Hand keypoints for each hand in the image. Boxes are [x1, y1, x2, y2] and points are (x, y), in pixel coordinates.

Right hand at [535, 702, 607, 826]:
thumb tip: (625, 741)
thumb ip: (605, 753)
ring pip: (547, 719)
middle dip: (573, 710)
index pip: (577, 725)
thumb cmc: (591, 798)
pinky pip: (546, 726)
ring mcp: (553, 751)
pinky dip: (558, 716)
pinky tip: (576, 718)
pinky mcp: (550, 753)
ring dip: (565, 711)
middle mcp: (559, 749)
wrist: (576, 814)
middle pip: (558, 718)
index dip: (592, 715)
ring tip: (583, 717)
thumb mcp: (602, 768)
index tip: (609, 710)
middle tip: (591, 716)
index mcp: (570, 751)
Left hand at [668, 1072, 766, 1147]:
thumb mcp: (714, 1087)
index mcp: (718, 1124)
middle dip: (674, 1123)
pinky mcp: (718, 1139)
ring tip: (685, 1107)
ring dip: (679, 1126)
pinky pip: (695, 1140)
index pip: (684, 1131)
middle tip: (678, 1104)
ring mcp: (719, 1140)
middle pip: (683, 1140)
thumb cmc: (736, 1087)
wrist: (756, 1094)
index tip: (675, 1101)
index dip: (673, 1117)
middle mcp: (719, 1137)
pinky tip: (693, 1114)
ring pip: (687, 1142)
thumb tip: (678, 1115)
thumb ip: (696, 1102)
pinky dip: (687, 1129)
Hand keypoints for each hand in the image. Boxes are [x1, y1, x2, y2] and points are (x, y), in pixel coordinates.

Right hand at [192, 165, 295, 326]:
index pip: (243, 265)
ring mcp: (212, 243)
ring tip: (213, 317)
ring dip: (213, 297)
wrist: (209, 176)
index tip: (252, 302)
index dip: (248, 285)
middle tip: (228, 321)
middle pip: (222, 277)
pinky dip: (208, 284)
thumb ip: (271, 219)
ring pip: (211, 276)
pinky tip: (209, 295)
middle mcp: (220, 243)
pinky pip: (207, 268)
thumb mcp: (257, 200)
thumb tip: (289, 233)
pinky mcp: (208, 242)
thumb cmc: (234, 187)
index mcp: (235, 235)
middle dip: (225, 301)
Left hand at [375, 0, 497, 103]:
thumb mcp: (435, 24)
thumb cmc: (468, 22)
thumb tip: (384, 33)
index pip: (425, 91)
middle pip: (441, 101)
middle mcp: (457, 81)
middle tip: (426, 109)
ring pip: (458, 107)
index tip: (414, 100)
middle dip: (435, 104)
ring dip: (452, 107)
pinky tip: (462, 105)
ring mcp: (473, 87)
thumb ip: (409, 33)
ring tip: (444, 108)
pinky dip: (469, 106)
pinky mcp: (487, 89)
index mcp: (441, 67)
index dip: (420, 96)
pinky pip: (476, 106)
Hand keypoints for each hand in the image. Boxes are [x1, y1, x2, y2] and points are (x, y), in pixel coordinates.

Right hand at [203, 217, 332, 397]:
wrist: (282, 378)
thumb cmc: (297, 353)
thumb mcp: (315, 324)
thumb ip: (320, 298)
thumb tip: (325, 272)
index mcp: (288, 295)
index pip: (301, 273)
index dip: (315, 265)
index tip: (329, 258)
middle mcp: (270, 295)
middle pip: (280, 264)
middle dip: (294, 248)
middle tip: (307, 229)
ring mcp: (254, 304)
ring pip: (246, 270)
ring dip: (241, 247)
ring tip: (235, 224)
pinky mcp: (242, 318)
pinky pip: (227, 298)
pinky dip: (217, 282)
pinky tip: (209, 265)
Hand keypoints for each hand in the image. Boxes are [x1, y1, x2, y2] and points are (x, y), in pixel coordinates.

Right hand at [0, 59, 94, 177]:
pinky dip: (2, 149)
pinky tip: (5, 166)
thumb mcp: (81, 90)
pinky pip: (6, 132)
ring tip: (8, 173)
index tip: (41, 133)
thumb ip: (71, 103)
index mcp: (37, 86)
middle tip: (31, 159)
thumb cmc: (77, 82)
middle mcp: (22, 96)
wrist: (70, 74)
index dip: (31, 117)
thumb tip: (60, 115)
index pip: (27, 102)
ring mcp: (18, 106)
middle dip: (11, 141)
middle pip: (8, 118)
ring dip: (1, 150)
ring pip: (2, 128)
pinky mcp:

+---+

▸ Try it
Write down every entry exactly.

▸ Exercise answer
Hand keypoints for each hand in the image. Boxes are [x1, y1, x2, y2] and points are (x, y), in pixel coordinates.

Right hand at [535, 702, 607, 826]:
thumb tip: (625, 741)
thumb ip: (605, 753)
ring pip: (547, 719)
middle dip: (573, 710)
index pip: (577, 725)
thumb cmc: (591, 798)
pinky pip: (546, 726)
ring mcp: (553, 751)
pinky dip: (558, 716)
pinky tip: (576, 718)
pinky mcp: (550, 753)
ring dip: (565, 711)
middle mcp: (559, 749)
wrist: (576, 814)
middle pip: (558, 718)
index dip: (592, 715)
ring tip: (583, 717)
thumb mcp: (602, 768)
index tip: (609, 710)
middle tip: (591, 716)
index mcp: (570, 751)
Left hand at [668, 1072, 766, 1147]:
thumb mcp: (714, 1087)
index mcp: (718, 1124)
middle dip: (674, 1123)
pinky mcp: (718, 1139)
ring tip: (685, 1107)
ring dip: (679, 1126)
pinky pip: (695, 1140)
index pip: (684, 1131)
middle tip: (678, 1104)
ring mcp: (719, 1140)
middle pip: (683, 1140)
thumb cmc: (736, 1087)
wrist: (756, 1094)
index tip: (675, 1101)
index dip: (673, 1117)
middle mcp: (719, 1137)
pinky tip: (693, 1114)
ring pip: (687, 1142)
thumb tip: (678, 1115)
thumb ip: (696, 1102)
pinky dip: (687, 1129)
Hand keypoints for each hand in the image. Boxes are [x1, y1, x2, y2] and points are (x, y), in pixel coordinates.

Right hand at [192, 165, 295, 326]:
index pip: (243, 265)
ring mcp: (212, 243)
ring tip: (213, 317)
ring dip: (213, 297)
wrist: (209, 176)
index tip: (252, 302)
index dip: (248, 285)
middle tip: (228, 321)
middle pip: (222, 277)
pinky dip: (208, 284)
thumb ip: (271, 219)
ring pip: (211, 276)
pinky tip: (209, 295)
middle mcp: (220, 243)
pinky pip: (207, 268)
thumb mcp: (257, 200)
thumb tip: (289, 233)
pinky mcp: (208, 242)
thumb cmc: (234, 187)
index mcp: (235, 235)
middle dip: (225, 301)
Left hand at [375, 0, 497, 103]:
thumb mcp: (435, 24)
thumb cmc: (468, 22)
thumb tip: (384, 33)
index pip: (425, 91)
middle pip: (441, 101)
middle mcp: (457, 81)
middle tip: (426, 109)
ring pip: (458, 107)
index tip: (414, 100)
middle dip: (435, 104)
ring dip: (452, 107)
pinky tip: (462, 105)
ring mcp: (473, 87)
thumb ip: (409, 33)
ring tip: (444, 108)
pinky dip: (469, 106)
pinky mcp: (487, 89)
index mcp: (441, 67)
index dip: (420, 96)
pinky pip: (476, 106)
Hand keypoints for each hand in the image. Boxes are [x1, y1, x2, y2] and points are (x, y), in pixel coordinates.

Right hand at [203, 217, 332, 397]:
wrist: (282, 378)
thumb cmc: (297, 353)
thumb mcp: (315, 324)
thumb ip: (320, 298)
thumb tip: (325, 272)
index mcp: (288, 295)
index pip: (301, 273)
index dip: (315, 265)
index tip: (329, 258)
middle mcp: (270, 295)
middle pip: (280, 264)
middle dip: (294, 248)
middle tip: (307, 229)
ring mcp: (254, 304)
ring pip: (246, 270)
ring dip: (241, 247)
ring tip: (235, 224)
pinky mcp: (242, 318)
pinky pip: (227, 298)
pinky dip: (217, 282)
pinky tip: (209, 265)
Hand keypoints for each hand in the image. Boxes are [x1, y1, x2, y2] and points are (x, y), in pixel coordinates.

Right hand at [0, 59, 94, 177]:
pinky dip: (2, 149)
pinky tip: (5, 166)
thumb mcp: (81, 90)
pinky pip: (6, 132)
ring tip: (8, 173)
index tip: (41, 133)
thumb ip: (71, 103)
index mcp: (37, 86)
middle tip: (31, 159)
thumb cmc: (77, 82)
middle mcp: (22, 96)
wrist: (70, 74)
index dip: (31, 117)
thumb tip: (60, 115)
index pip: (27, 102)
ring mcp: (18, 106)
middle dip: (11, 141)
middle pip: (8, 118)
ring dip: (1, 150)
ring pip: (2, 128)
pinky mcp:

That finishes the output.